Both the FDIC and NCUA have come out with new documentation explaining the recent changes in deposit insurance coverage. The FDIC just recently published consumer news where they describe the recent changes:
- The basic limit on federal deposit insurance coverage has been temporarily increased from at least $100,000 to at least $250,000 per depositor
- The basic FDIC insurance limit is scheduled to return to $100,000 on January 1, 2010.
- The FDIC has eased the rule governing the insurance coverage of revocable trust accounts
- Through year-end 2009, certain checking accounts at participating institutions will be fully insured by the FDIC, no matter how much money is in them
The National Credit Union Administration (NCUA) has a new document called Your Insured Funds (pdf). Some have questioned if the NCUA guarantee may be weaker than the FDIC guarantee. The "Forward" page states that:
The shares in your credit union are insured by the National Credit Union Share Insurance Fund (NCUSIF), which is backed by the full faith and credit of the U.S. Government.

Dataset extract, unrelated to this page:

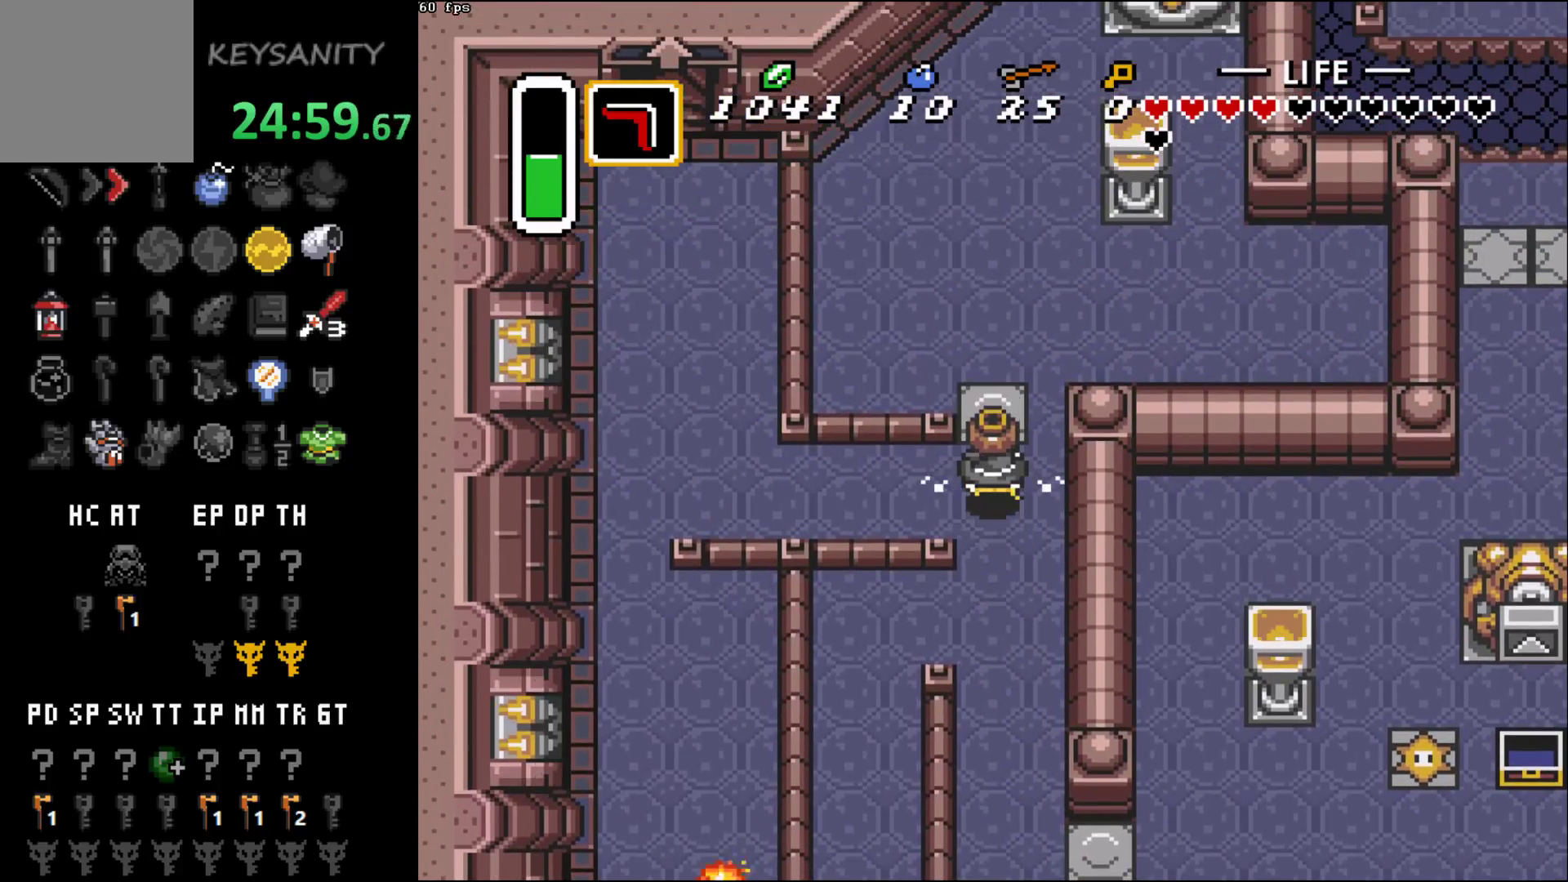
{"buttons": [], "left_stick": "up-left", "button_events": []}
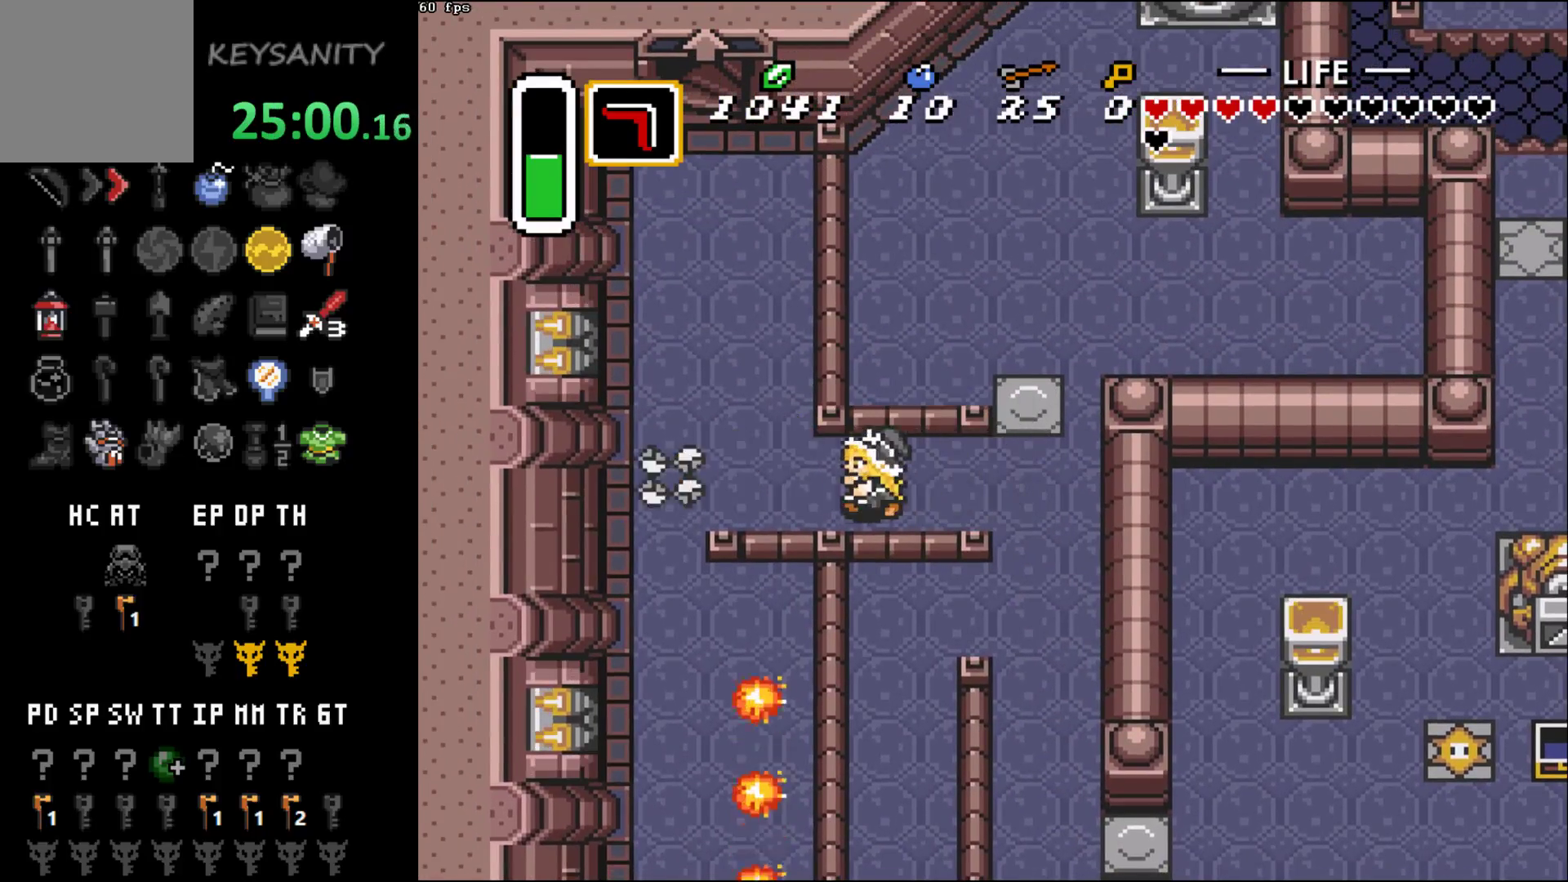
{"buttons": [], "left_stick": "up-left", "button_events": []}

The NCUA deposit insurance coverage and the recent changes closely mirror that of the FDIC. One detail that is a little different is the NCUA's definition of a payable on death (POD) account:
A POD account shows the intent of the account's owner that upon his or her death the funds will pass to one or more named beneficiaries. Typically, this intent is shown in the titling of the account by using words such as: in trust for or payable on death to.
The FDIC still requires the POD or similar term be specified in the account title.